Ce n’est pas la première fois que Poltronesofà est accusé de telles pratiques. En juillet 2016, l’Instituto dell’ Autodiciplina Publicitaria, le régulateur italien de la publicité, avait déjà censuré certains de ses spots télévisés pour des raisons similaires. Et l’année dernière, la société a été condamnée 1 million d’euros d’amende par l’autorité de la concurrence transalpine. Mais en France, elle avait toujours échappé aux sanctions. En 2018, l’Autorité de régulation professionnelle de la publicité (ARPP), une organisation proche des professionnels, avait bien été saisie, mais son Jury de déontologie avait estimé que le fait d’avoir supprimé le nom Poltronesofà des tabliers visibles à l’écran suffisait pour être certain que les téléspectateurs n’imaginent pas que la société fabriquait des canapés. Surtout, elle avait trouvé que le slogan « Artisans de la qualité » (au lieu de « Nous sommes les artisans de la qualité », utilisé jusque-là) indiquait clairement que Poltronesofà concourait à la qualité, mais en aucun cas que ses canapés étaient fabriqués par de vrais artisans.

Des consommateurs trompés sur la qualité

La Répression de fraudes, elle, ne l’a pas vu de cet œil et vient de condamner Poltronesofà à une amende transactionnelle de 800 000 € pour pratique commerciale trompeuse. La Fédération française du négoce de l’ameublement et de l’équipement de la maison (FNAEM), à l’origine des différentes actions menées en France, se dit satisfaite. « Pendant des années, Poltronesofà s’est fait passer pour un fabricant de meubles afin de pouvoir communiquer à la télévision sur des offres promotionnelles, ce qui est interdit aux distributeurs, décrypte Jean-Charles Vogley, le secrétaire général de la FNAEM. Or, non seulement Poltronesofà ne fabrique pas de meubles, mais en plus ce distributeur travaille avec les mêmes fournisseurs que ses concurrents. Cette situation créait une concurrence déloyale et trompait le consommateur qui pensait faussement acheter un canapé haut de gamme à bon prix. »

Aujourd’hui, Poltronesofà a modifié sa communication. Il a notamment changé son slogan en « Autentica qualità » (« Qualité authentique ») et n’affirme plus être fabricant. Il continue toutefois à assurer sur son site Internet que « toute [sa] gamme de modèles est faite main en Italie ». « Ce n’est pas faux, reconnaît Jean-Charles Vogley, mais chez tous les fabricants le rembourrage et le tapissage se font à la main, quel que soit le niveau de gamme. Le secteur de l’assise est très peu mécanisé. Quant à l’Italie, elle reste de loin le premier producteur de canapés en Europe. » Même si, contrairement à ce que tente de nous faire croire Poltronesofà, les canapés y sortent plus de grandes usines que de petits ateliers d’artisans.

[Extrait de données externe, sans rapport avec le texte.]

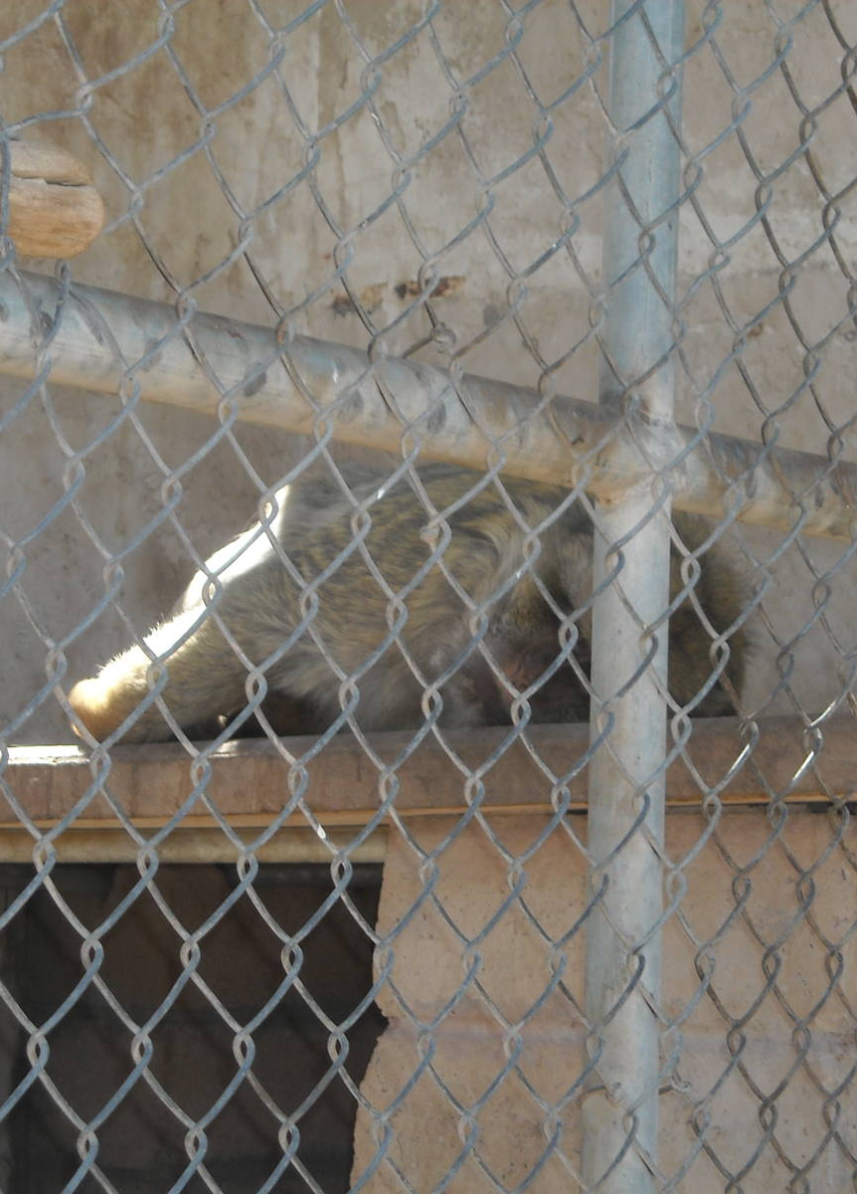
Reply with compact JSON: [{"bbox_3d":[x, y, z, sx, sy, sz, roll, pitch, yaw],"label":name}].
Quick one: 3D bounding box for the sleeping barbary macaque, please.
[{"bbox_3d":[-0.023,0.002,4.500,0.640,0.270,0.340,-3,-7,35],"label":"sleeping barbary macaque"}]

Des clients qui se plaignent

Mais la qualité de service, elle, ne change pas. Alertée par de nombreux consommateurs, l’UFC-Que Choisir vient de mettre en demeure Poltronesofà de modifier ses pratiques commerciales. Le service juridique de l’UFC-Que Choisir reproche notamment à l’enseigne de nombreux retards de livraison et des soucis dans l’application de la garantie légale de conformité. Des clients assurent avoir attendu très longtemps leur canapé ou avoir constaté des défauts d’usure prématurée. Or, dans bien des cas, Poltronesofà s’est exonéré de ses obligations, notamment en n’appliquant pas la garantie légale de conformité, comme la loi l’y oblige. Face à de tels manquements, l’UFC-Que Choisir entend bien, par tous les moyens, pousser l’enseigne à régler rapidement les litiges en cours.